Your task is to play with the data generator settings and demonstrate their impact on the individual algorithms. You can propose your own changes, for example, to push forward your favorite method. Remember that we worked with GM generator which favors EM GMM. Eventually, verbally summarize advantages and disadvantages of the individual clustering algorithms wrt different settings.

Changing the scale

With the scaling in one of the axis, the clustering outcome gets much worse. Only the first dimension really matters, the second one gets unimportant for object distances, information is lost. The only exception is EM GMM, which is scaling invariant. The method rescales its mean and variance parameters and the clustering quality remains the same. In general, we always have to use a good measure of distance between objects which may include scaling.

Adding the outliers

With these two severe outliers, DBSCAN can naturally recognize them as noise and maintain its performance. For the rest of the methods, it is important to assign the outliers to separate clusters. Above all, it means to recognize the right number of clusters. BIC works well for EM GMM, the right model EII with 6 clusters was found and EM GMM as a whole works very well too. For k-means, the elbow method fails to identify outliers as new clusters which may result in performance decrease. If the number of clusters is set to 6 manually, the method works well too. In hierarchical clustering, dendrograms point out the outliers clearly, the outliers may make it more difficult to recognize the rest of the clusters. When finding them properly and setting the number of clusters to 6, the original performance remain maintained too.

Cluster density changes

The identification of the right number of clusters is difficult. Both k-means with gap statistic and EM GMM with BIC tend to propose 2 clusters. DBSCAN may miss less dense clusters too and treat them as noise. This estimate leads to decrease in clustering quality measures. If the number of clusters is found correctly (such as the manual setting in hierarchical clustering), the performance is more or less maintained.

Changing cluster shapes

When changing the cluster shapes, EM GMM works very well. We still have to keep on our mind that the clustering model matches the model used by data generator.
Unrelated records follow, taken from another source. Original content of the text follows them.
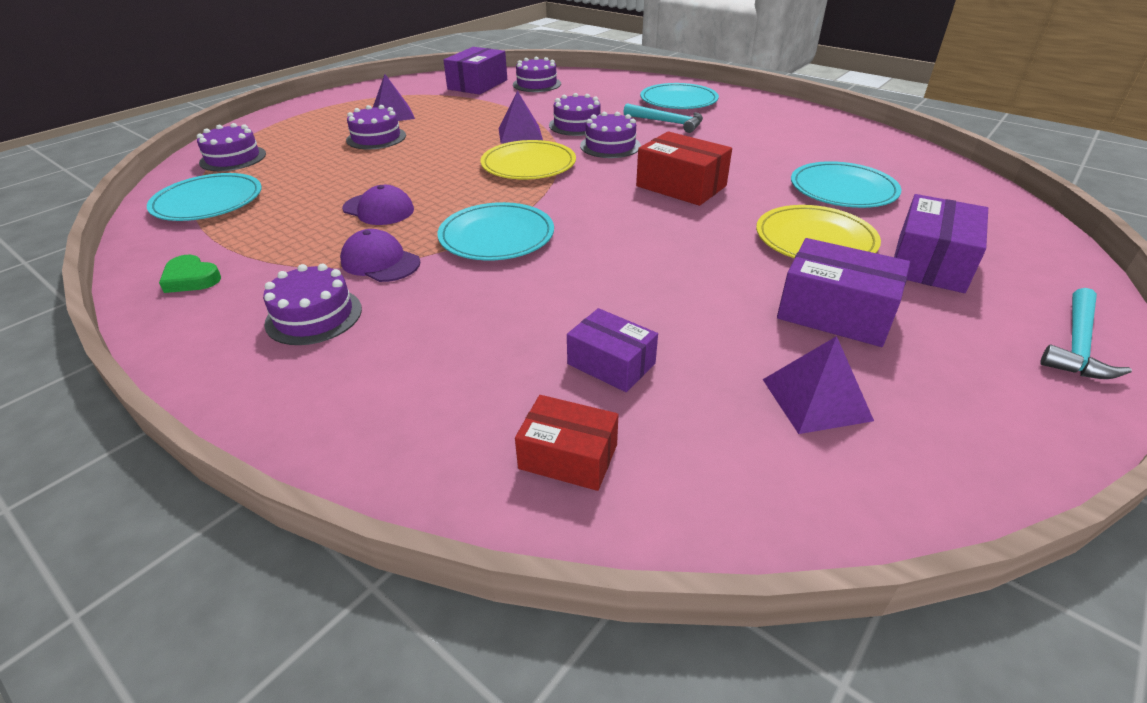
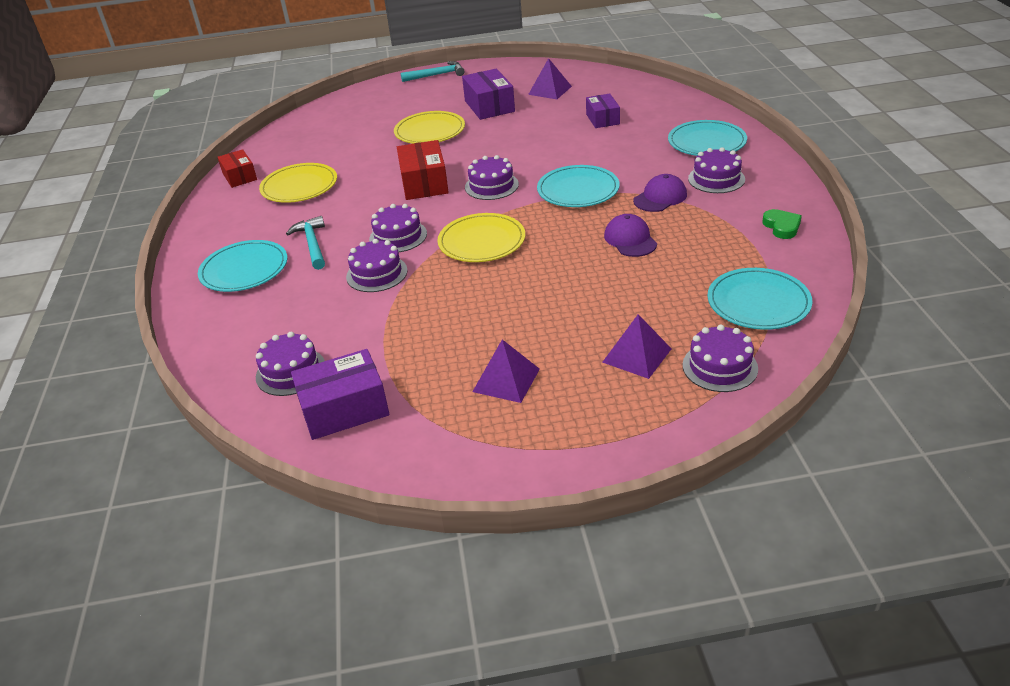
camera: 135 degrees left, 0 degrees up
(376, 138) = (560, 338): purple cake -> purple cake (491, 186)
(380, 262) = (660, 197): purple cap -> purple cap turned 120 degrees counterclockwise
(520, 134) = (436, 282): purple pyramid -> purple pyramid (636, 355)
(568, 456) = (652, 102): red box -> red box (240, 176)
(788, 146) = (299, 186): none -> yellow plate
(843, 189) = (352, 148): turquoise plate -> turquoise plate (706, 142)
(930, 263) = (411, 107): purple box -> none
K-means often fails in finding the right number of clusters, the cluster shapes are far away from isotropic (=round) as well. Single-link clustering does not work at all. DBSCAN suffers from poor separation between clusters.

When changing the cluster shapes as well as their centers, EM GMM still works very well, k-means further worsens, single link surprisingly does not improve much and DBSCAN cateches up on EM GMM.